The word "linecap" occurs in some of the lines below; copy each of those lines.

++++++++++

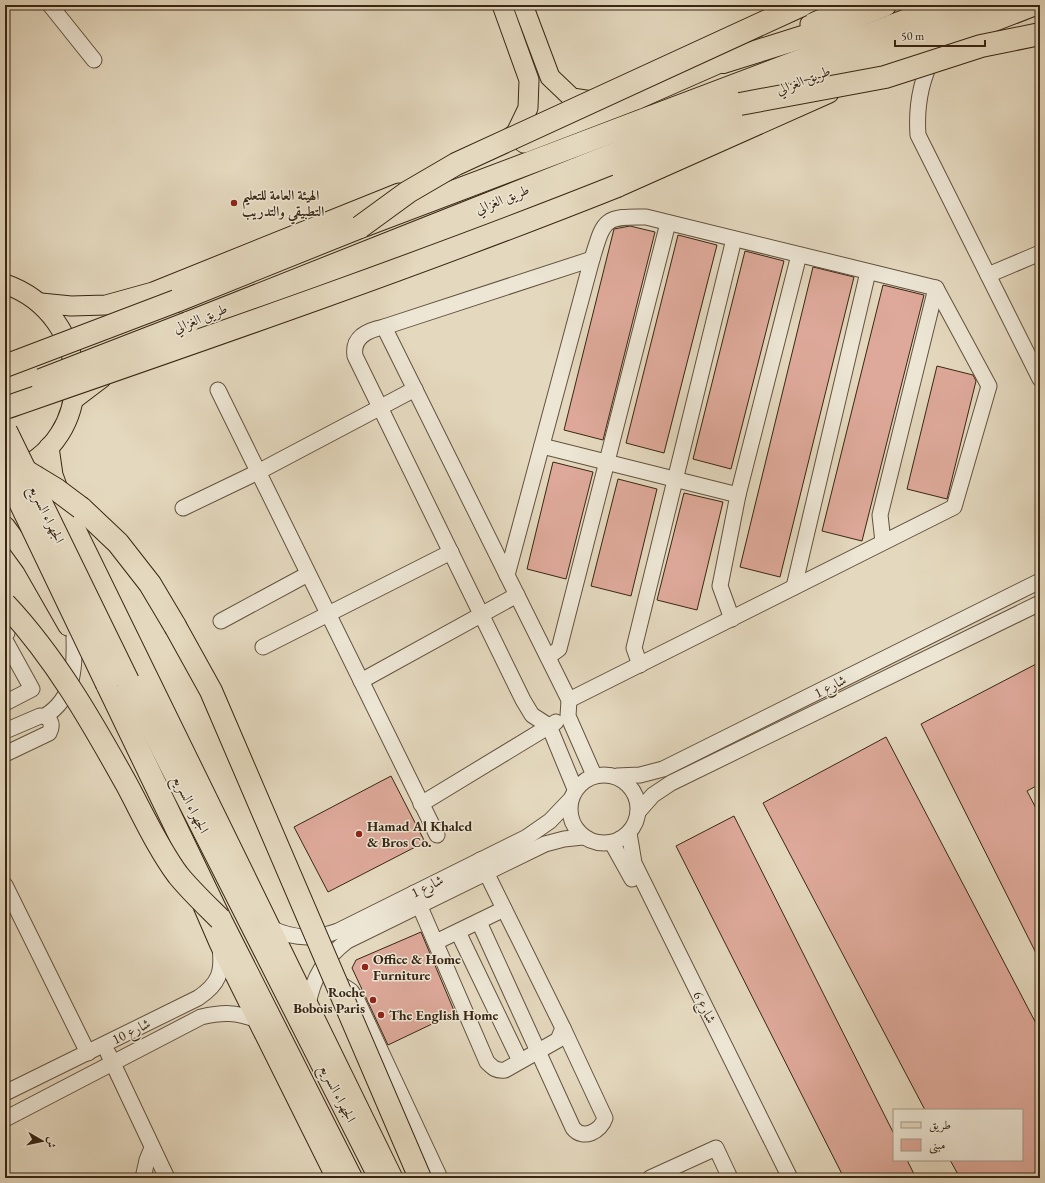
<svg xmlns="http://www.w3.org/2000/svg" width="1045" height="1183" font-family="'EB Garamond',Amiri,serif">
<rect width="100%" height="100%" fill="#e4d8be"/>
<filter id="stains"><feTurbulence type="fractalNoise" baseFrequency=".005" numOctaves="4"/><feColorMatrix values="0 0 0 0 .2 0 0 0 0 .09 0 0 0 0 .02 0 0 0 .5 -.17"/></filter>
<radialGradient id="worn" r=".72"><stop offset=".6" stop-color="#630" stop-opacity="0"/><stop offset="1" stop-color="#630" stop-opacity=".3"/></radialGradient>
<!-- building -->
<g fill="#dea99a" stroke="#382613">
<path d="M630 226 655 232 603 440 564 430 614 229Z"/>
<path d="M678 235 717 245 664 453 626 443Z"/>
<path d="M745 251 784 261 731 469 693 459Z"/>
<path d="M813 267 854 277 780 577 740 567Z"/>
<path d="M883 285 924 295 862 541 822 531Z"/>
<path d="M937 366 973 375 976 381 947 499 907 489Z"/>
<path d="M553 462 593 472 566 579 527 569Z"/>
<path d="M618 479 657 489 631 596 591 586Z"/>
<path d="M684 493 723 502 697 610 657 600Z"/>
<path d="M1040 662V784L1027 791 1040 816V961L921 724Z"/>
<path d="M886 737 1040 1031V1170L1026 1178H960L950 1160H1022V1110H925L763 803Z"/>
<path d="M391 776 425 842 328 892 294 827Z"/>
<path d="M734 816 894 1134V1160H907L916 1178H844L810 1111 676 846Z"/>
<path d="M421 932 455 1013 388 1045 352 968 356 960Z"/>
</g>
<g fill="none" stroke-linecap="round" stroke-linejoin="round">
<defs>
<g id="minor">
<path d="M50 5 94 60"/>
<path d="M933 57C920 82 916 107 918 135L1040 379"/>
<path d="M988 275 1040 253"/>
<path d="M384 327 569 700 568 716 594 775"/>
<path d="M218 390 437 835"/>
<path d="M542 446 738 495"/>
<path d="M183 508 258 472 415 389"/>
<path d="M883 542 880 515 936 288"/>
<path d="M507 575 592 259C604 220 603 216 646 217L936 288 989 386 954 507 569 700"/>
<path d="M794 587 868 272"/>
<path d="M732 619 720 586 738 495 799 255"/>
<path d="M221 621 308 574"/>
<path d="M5 623 7 633 5 635"/>
<path d="M5 640 32 689 5 703"/>
<path d="M263 647 451 552"/>
<path d="M548 657 559 649 668 223"/>
<path d="M640 665 634 648 734 239"/>
<path d="M361 681 517 595"/>
<path d="M45 716C74 698 75 668 74 637"/>
<path d="M5 731 40 716C50 716 54 724 49 733L5 754"/>
<circle cx="604" cy="809" r="34"/>
<path d="M617 776 640 775 663 769 1040 581"/>
<path d="M575 789 549 726 532 715 523 700 355 356C352 337 368 330 384 327L592 259"/>
<path d="M421 804 556 722"/>
<path d="M638 812 653 795 671 783 1040 603"/>
<path d="M629 833 634 863 790 1178"/>
<path d="M612 843 632 879"/>
<path d="M5 885 88 1053"/>
<path d="M414 893 487 1062C493 1068 496 1071 505 1070L558 1040 563 1028 480 860"/>
<path d="M479 922 573 1128C583 1141 601 1131 605 1118L563 1028"/>
<path d="M271 928C293 939 314 940 338 931L527 837 550 821 570 800"/>
<path d="M458 932 520 1061"/>
<path d="M436 942 504 909"/>
<path d="M339 983 351 991 356 998 440 1178"/>
<path d="M308 1005C313 977 325 958 347 941L545 844 564 839 583 837"/>
<path d="M108 1053 167 1178"/>
<path d="M5 1093 198 998C219 984 223 972 220 948"/>
<path d="M5 1119 201 1017C223 1012 236 1012 257 1020"/>
<path d="M143 1178 147 1160 152 1148"/>
<path d="M650 1178 716 1148 730 1178"/>
</g>
<g id="major">
<path d="M502 5 529 80 528 108 516 133 506 141"/>
<path d="M523 5 550 77 572 98 599 102"/>
<path d="M810 24 853 5"/>
<path d="M913 53 1037 5"/>
<path d="M524 143 636 100 736 56"/>
<path d="M5 284C94 315 100 440 10 473"/>
<path d="M41 303 71 306 106 305 153 292 399 193"/>
<path d="M239 316 745 118"/>
<path d="M73 400 102 378"/>
<path d="M49 447 53 475 64 505 393 1178"/>
<path d="M5 526 32 563 68 626"/>
<path d="M203 906 219 943 336 1178"/>
</g>
<g id="highway">
<path d="M723 62 809 35 885 5"/>
<path d="M863 76 927 47"/>
<path d="M617 186 828 92"/>
<path d="M176 301 360 227 947 5"/>
<path d="M188 323 740 104 999 5"/>
<path d="M81 508 118 543 150 584 175 626"/>
<path d="M128 681 380 1178"/>
<path d="M107 684 220 919 351 1178"/>
</g>
</defs>
<!-- minor casing -->
<use href="#minor" stroke="#63523e" stroke-width="17"/>
<!-- major casing -->
<use href="#major" stroke="#382613" stroke-width="21"/>
<!-- highway casing -->
<use href="#highway" stroke="#382613" stroke-width="24"/>
<!-- minor -->
<use href="#minor" stroke="#ede6d5" stroke-width="15"/>
<!-- major -->
<use href="#major" stroke="#e4d8be" stroke-width="19"/>
<!-- highway -->
<use href="#highway" stroke="#e4d8be" stroke-width="22"/>
<defs>
<g id="highway-bridge">
<path d="M740 104 885 77 981 46 1040 34"/>
<path d="M360 227 408 192 456 164 802 5"/>
<path d="M5 366 176 301"/>
<path d="M41 380 188 323"/>
<path d="M5 408C210 337 416 266 617 186"/>
<path d="M6 431 128 681"/>
<path d="M24 470 57 490 81 508"/>
<path d="M5 471 107 684"/>
<path d="M5 604C55 657 92 722 127 785 143 815 158 848 178 875 191 891 206 905 220 919"/>
<path d="M175 626 211 691 420 1178"/>
</g>
</defs>
<!-- highway-bridge casing -->
<use href="#highway-bridge" stroke="#382613" stroke-width="24" stroke-linecap="butt"/>
<!-- highway-bridge -->
<use href="#highway-bridge" stroke="#e4d8be" stroke-width="22"/>
</g>
<!-- markers -->
<g fill="#8f2418" stroke="#ede6d5" stroke-width="1.5">
<circle cx="234" cy="203" r="4"/>
<circle cx="359" cy="834" r="4"/>
<circle cx="365" cy="967" r="4"/>
<circle cx="373" cy="1000" r="4"/>
<circle cx="381" cy="1015" r="4"/>
</g>
<g text-anchor="middle" stroke-width="3" stroke-linejoin="round" paint-order="stroke">
<!-- street labels -->
<g font-size="14" fill="#382613" stroke="#ede6d5">
<text transform="translate(803 80) rotate(-21)" y="5">طريق الغزالي</text>
<text transform="translate(502 199) rotate(-22)" y="5">طريق الغزالي</text>
<text transform="translate(200 318) rotate(-22)" y="5">طريق الغزالي</text>
<text transform="translate(47 514) rotate(64)" y="5">الجهراء السريع</text>
<text transform="translate(830 686) rotate(-27)" y="5">شارع 1</text>
<text transform="translate(191 804) rotate(63)" y="5">الجهراء السريع</text>
<text transform="translate(427 886) rotate(-26)" y="5">شارع 1</text>
<text transform="translate(705 1007) rotate(64)" y="5">شارع 6</text>
<text transform="translate(131 1031) rotate(-26)" y="5">شارع 10</text>
<text transform="translate(338 1093) rotate(63)" y="5">الجهراء السريع</text>
</g>
<!-- poi labels -->
<g font-size="14" font-weight="bold" fill="#382613" stroke="#ede6d5" text-anchor="start">
<text x="242" y="200">الهيئة العامة للتعليم<tspan x="242" dy="16">التطبيقي والتدريب</tspan></text>
<text x="367" y="831">Hamad Al Khaled<tspan x="367" dy="16">&amp; Bros Co.</tspan></text>
<text x="373" y="964">Office &amp; Home<tspan x="373" dy="16">Furniture</tspan></text>
<text x="365" y="997" text-anchor="end">Roche<tspan x="365" dy="16">Bobois Paris</tspan></text>
<text x="389" y="1020">The English Home</text>
</g>
</g>
<!-- margin -->
<rect width="1045" height="1183" fill="none" stroke="#e4d8be" stroke-width="20"/>
<rect x="6" y="6" width="1033" height="1171" fill="none" stroke="#382613" stroke-width="2"/>
<rect x="10" y="10" width="1025" height="1163" fill="none" stroke="#382613"/>
<!-- legend -->
<rect x="893" y="1109" width="130" height="52" fill="#ede6d5" stroke="#a59987"/>
<rect x="901" y="1122" width="20" height="6" fill="#e4d8be" stroke="#a59987"/>
<text x="929" y="1129" font-size="12" fill="#382613">طريق</text>
<rect x="901" y="1139" width="20" height="12" fill="#dea99a" stroke="#a59987"/>
<text x="929" y="1149" font-size="12" fill="#382613">مبنى</text>
<!-- north arrow -->
<g transform="translate(42 1141) rotate(99)" stroke="#ede6d5" stroke-width="3" paint-order="stroke">
<path d="M0-3L7 15L0 10L-7 15Z" fill="#382613"/>
<text y="-6" font-size="11" font-weight="bold" text-anchor="middle" fill="#382613">ش</text>
</g>
<!-- scale -->
<path d="M895 40v6h90v-6" fill="none" stroke="#382613" stroke-width="2"/>
<text x="901" y="40" font-size="12" fill="#382613" stroke="#ede6d5" stroke-width="3" paint-order="stroke">50 m</text>
<rect width="100%" height="100%" filter="url(#stains)"/>
<rect width="100%" height="100%" fill="url(#worn)"/>
</svg>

++++++++++

* _Task response_
<g fill="none" stroke-linecap="round" stroke-linejoin="round">
<use href="#highway-bridge" stroke="#382613" stroke-width="24" stroke-linecap="butt"/>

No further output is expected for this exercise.